梁嵩聞言,輕輕地搖著酒杯,望著酒水在杯中**漾並沒有說話。
他自然明白張淮的意思,隻是他並不在意。
在朝中,是有那麽一批忠正耿直的大臣,這是這群人在文昭然、陳籍等人麵前,什麽都不算。
為唐安說話,那也得他們有這個能力。
況且,他從來不相信什麽忠正耿直,沒有背叛,是因為價碼開得還不夠。
譬如曾經的張浩渠,當初不是和天下書生一樣傲氣凜然嗎?結果呢,還不是在權勢麵前折了腰?
和梁嵩有同樣心思的,還有文昭然。
文昭然為什麽敢堂而皇之地要弄死唐安?
就是因為他確信在這件事情上,陳籍和他有相同的利益要捍衛,不可能和他唱反調,而那些忠正耿直的官員,他還沒放在眼裏。
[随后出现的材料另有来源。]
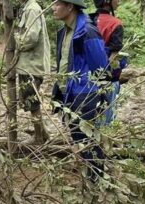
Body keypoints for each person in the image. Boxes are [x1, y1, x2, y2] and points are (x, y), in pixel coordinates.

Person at [51, 0, 109, 179]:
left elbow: (101, 68)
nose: (53, 7)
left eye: (57, 4)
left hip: (85, 94)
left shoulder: (87, 32)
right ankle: (88, 180)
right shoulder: (64, 32)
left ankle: (96, 182)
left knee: (88, 143)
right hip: (69, 92)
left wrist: (98, 95)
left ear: (70, 7)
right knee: (77, 139)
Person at [15, 0, 51, 142]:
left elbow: (31, 38)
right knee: (31, 101)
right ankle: (44, 134)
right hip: (28, 65)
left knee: (32, 102)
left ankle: (38, 137)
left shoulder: (32, 9)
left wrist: (15, 40)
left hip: (32, 65)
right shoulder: (28, 8)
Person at [90, 0, 126, 126]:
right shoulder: (115, 24)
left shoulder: (88, 21)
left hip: (88, 77)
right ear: (107, 2)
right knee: (106, 115)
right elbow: (114, 56)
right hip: (107, 78)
隻是這時,文昭然聽了管家劉全的稟報,知道了唐安和梁乾的操作後,臉上有那麽一瞬間的呆滯和迷惑……
他原本以為唐安會有什麽後手,結果沒想到,唐安的後手竟然就是這樣的?
用文昭然寫的一個字當令箭,威脅自己手底下的官員不許彈劾他?
這是得有多蠢!才會做出這樣的事情來?
你當陳籍的字,是皇帝的聖旨呢?
別說這是假的,就算是陳籍的字所代表的就是陳籍的意思,你也不掂量掂量他有幾斤幾兩,他說不準彈劾?就不能彈劾?
愚蠢至極。
“老爺,你說這唐敗家子是什麽意思?”
劉全恭敬地站在文昭然的身邊,疑惑道:“太子和他在一起,他為什麽不用太子的名義去威脅那些大臣,而是用陳籍的字呢?”
文昭然放下茶杯,雙眼深邃道:“他是為了保護太子,利用太子的身份想要見見我和陳籍,那沒問題。
“但用太子的身份去威脅滿朝文武,那事情可就大了,當朝儲君為了一個商賈子弟,不惜和朝中群臣鬧翻,那太子還有什麽威信可言?”